Repeat every entry word for word. Images do not belong in the copy.

[Entries taken from a collection]
↓

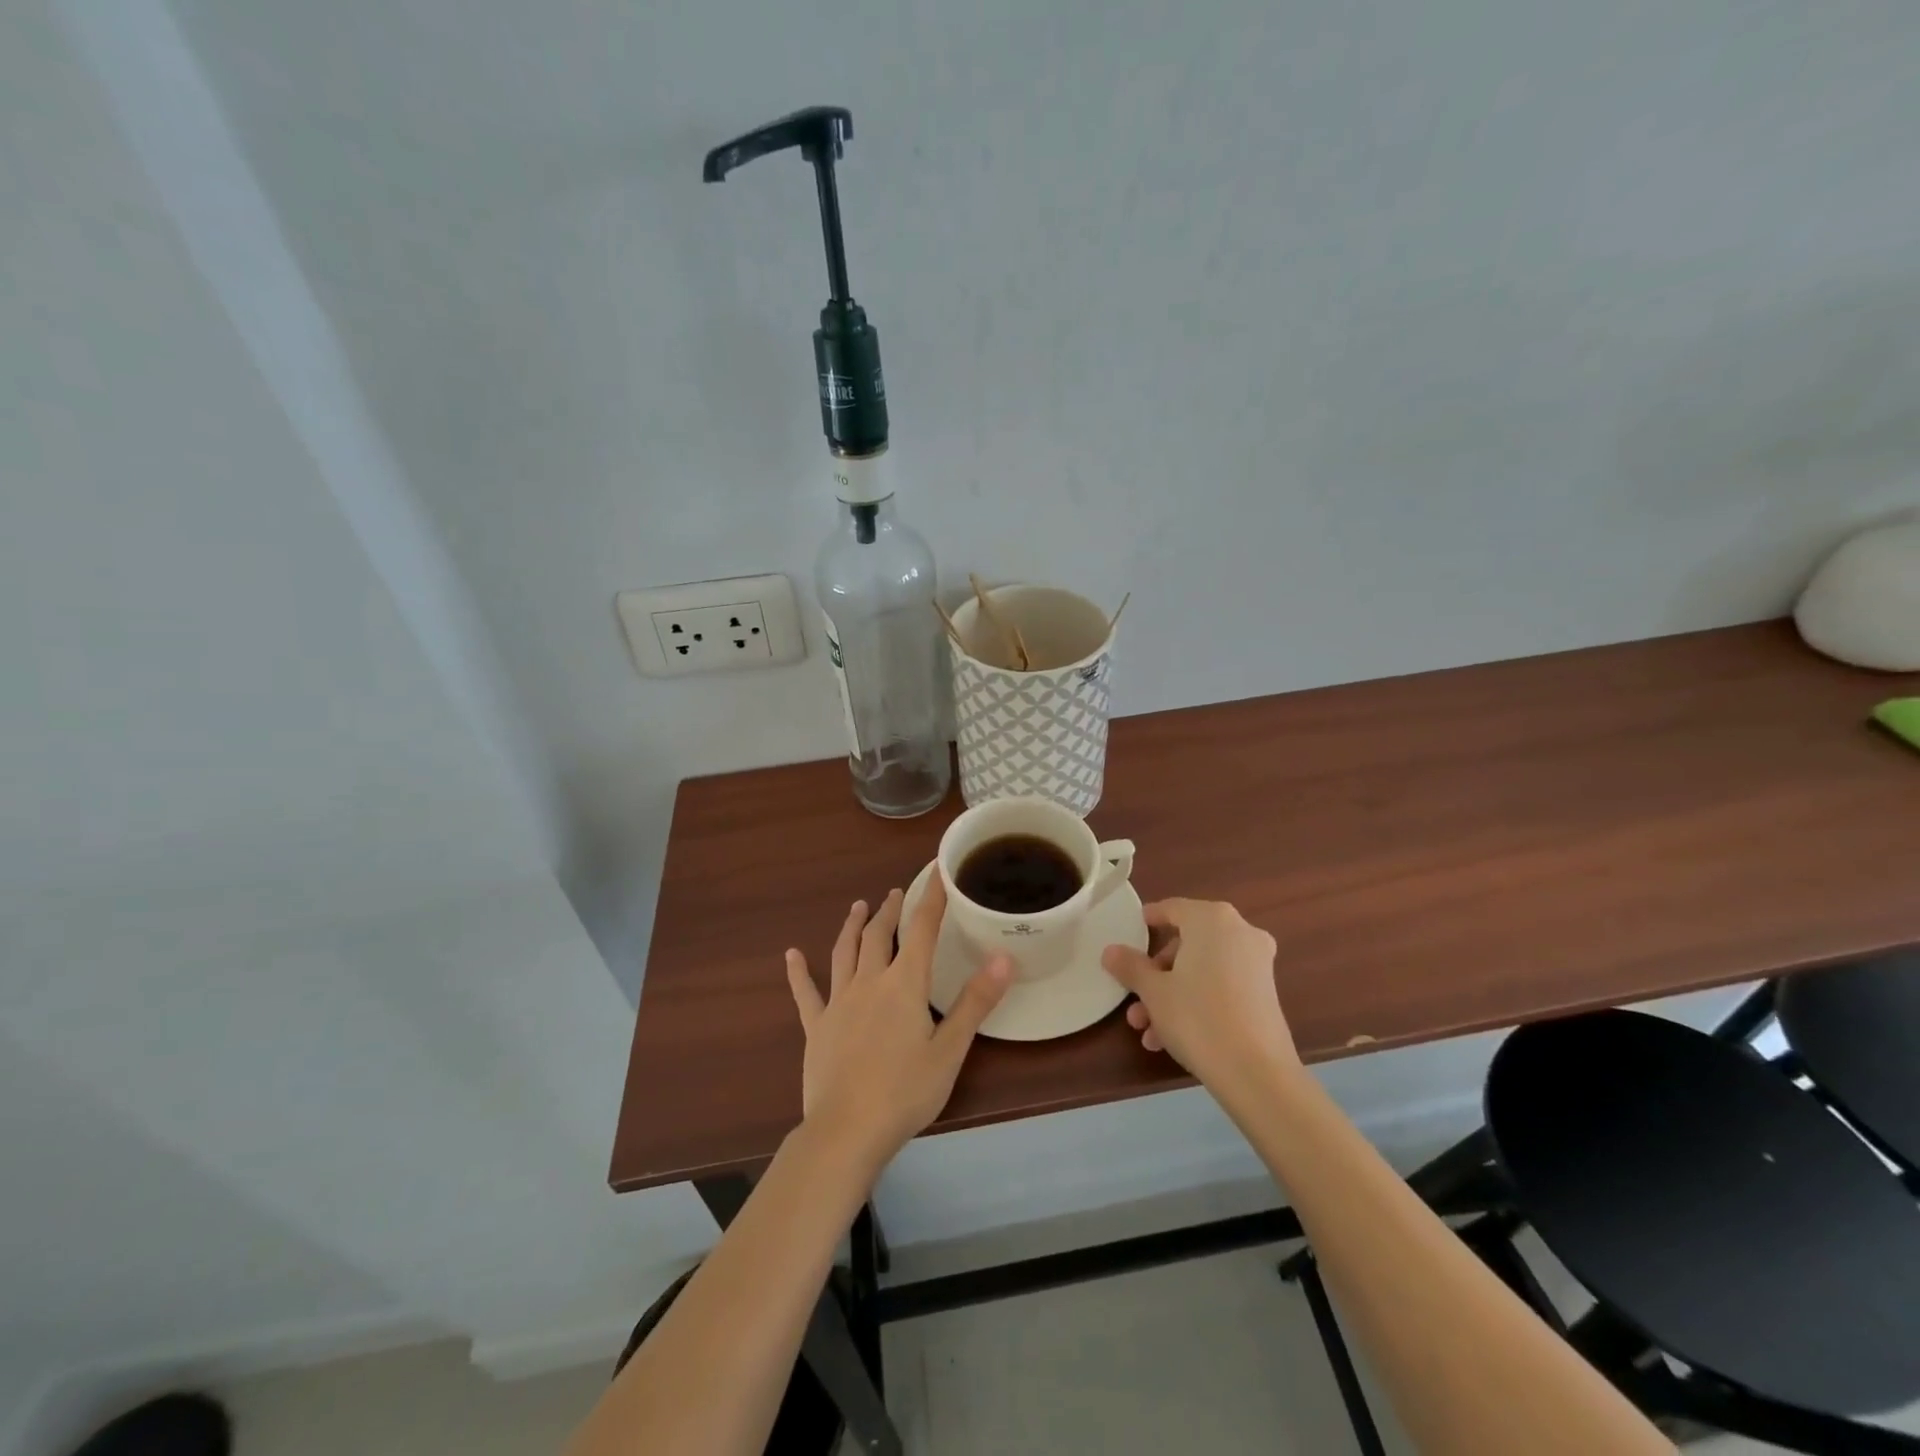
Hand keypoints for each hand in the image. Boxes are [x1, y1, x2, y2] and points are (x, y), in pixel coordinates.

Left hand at [786, 877, 1012, 1171]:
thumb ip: (976, 1001)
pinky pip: (806, 993)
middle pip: (878, 935)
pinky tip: (791, 955)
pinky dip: (799, 972)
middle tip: (896, 892)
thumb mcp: (950, 1049)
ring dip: (852, 926)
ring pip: (844, 952)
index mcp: (904, 984)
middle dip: (890, 910)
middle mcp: (869, 982)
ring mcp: (838, 1003)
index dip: (931, 898)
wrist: (847, 1131)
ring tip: (858, 906)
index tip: (937, 872)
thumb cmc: (905, 1091)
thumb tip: (1004, 957)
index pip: (921, 930)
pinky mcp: (816, 1027)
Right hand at [1102, 898, 1300, 1098]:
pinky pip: (1220, 988)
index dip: (1149, 919)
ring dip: (1171, 996)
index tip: (1131, 932)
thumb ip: (1130, 966)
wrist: (1257, 1074)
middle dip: (1156, 974)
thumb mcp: (1154, 991)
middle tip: (1135, 999)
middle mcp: (1240, 932)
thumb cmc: (1198, 1018)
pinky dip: (1196, 1004)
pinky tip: (1169, 1040)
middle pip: (1186, 944)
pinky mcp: (1265, 994)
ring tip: (1146, 1031)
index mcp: (1212, 919)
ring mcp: (1257, 964)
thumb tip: (1110, 951)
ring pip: (1201, 970)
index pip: (1172, 908)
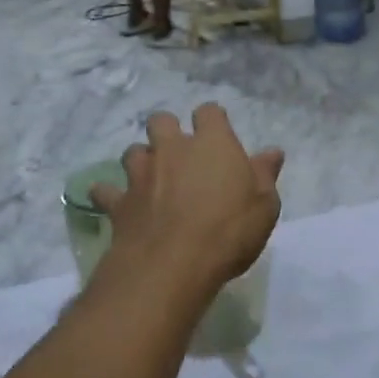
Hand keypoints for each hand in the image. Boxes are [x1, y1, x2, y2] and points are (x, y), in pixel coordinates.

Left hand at [90, 104, 283, 299]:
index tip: (217, 134)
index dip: (212, 120)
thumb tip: (272, 152)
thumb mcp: (264, 205)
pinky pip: (106, 192)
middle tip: (178, 153)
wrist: (173, 264)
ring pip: (133, 151)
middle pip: (161, 121)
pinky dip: (109, 195)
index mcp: (211, 144)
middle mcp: (172, 149)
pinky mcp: (119, 202)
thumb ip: (265, 175)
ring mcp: (141, 174)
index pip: (209, 113)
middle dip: (167, 131)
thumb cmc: (228, 230)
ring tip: (151, 177)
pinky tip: (113, 202)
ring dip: (141, 160)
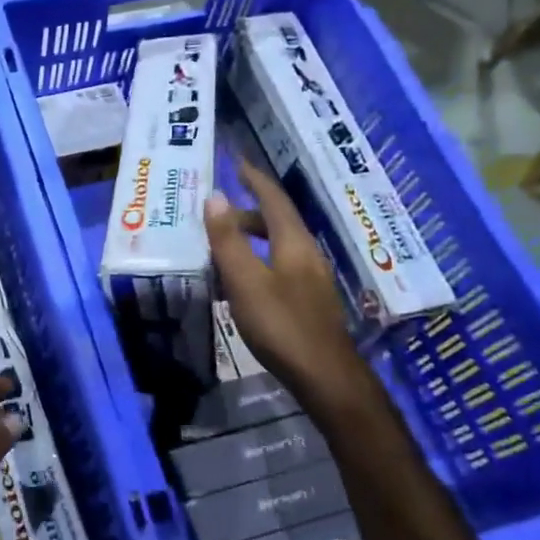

↑

> _Task output_
Hand keypoints for each hand in the image. Boxes are [x1, y1, x2, y2] and points are (x, y), in pixel coordinates.

Left hand at [786, 877, 1012, 1171]:
thumb ip: (976, 1001)
pinky pip: (806, 993)
middle pip: (878, 935)
pinky tip: (791, 955)
pinky dip: (799, 972)
middle tip: (896, 892)
thumb mcp: (950, 1049)
ring dip: (852, 926)
ring pip: (844, 952)
index mcp: (904, 984)
middle dip: (890, 910)
middle mcp: (869, 982)
ring mcp: (838, 1003)
index dip: (931, 898)
wrist: (847, 1131)
ring tip: (858, 906)
index tip: (937, 872)
thumb cmc: (905, 1091)
thumb tip: (1004, 957)
index pip: (921, 930)
pinky mcp: (816, 1027)
Right hand at [1102, 898, 1300, 1098]:
pinky pip: (1220, 988)
index dip: (1149, 919)
ring dip: (1171, 996)
index tip: (1131, 932)
thumb ip: (1130, 966)
wrist: (1257, 1074)
middle dip: (1156, 974)
thumb mcp: (1154, 991)
middle tip: (1135, 999)
middle mcp: (1240, 932)
thumb cmc: (1198, 1018)
pinky dip: (1196, 1004)
pinky tip: (1169, 1040)
middle pip: (1186, 944)
pinky mcp: (1265, 994)
ring tip: (1146, 1031)
index mcp: (1212, 919)
ring mcp: (1257, 964)
thumb tip: (1110, 951)
ring pip: (1201, 970)
index pip: (1172, 908)
Hand keypoints for each hand in the image. Boxes are [x1, y1, x2, y2] and points are (x, y), in pixel coordinates.

Left hand at [90, 104, 283, 299]:
index tip: (217, 134)
index dip: (212, 120)
thumb tip: (272, 152)
thumb mcp: (264, 205)
pinky pip: (106, 192)
middle tip: (178, 153)
wrist: (173, 264)
ring pip: (133, 151)
middle pip: (161, 121)
pinky dip: (109, 195)
index mcp: (211, 144)
middle mcp: (172, 149)
pinky mcp: (119, 202)
thumb ip: (265, 175)
ring mcp: (141, 174)
index pip: (209, 113)
middle dip: (167, 131)
thumb cmc: (228, 230)
ring tip: (151, 177)
pinky tip: (113, 202)
ring dip: (141, 160)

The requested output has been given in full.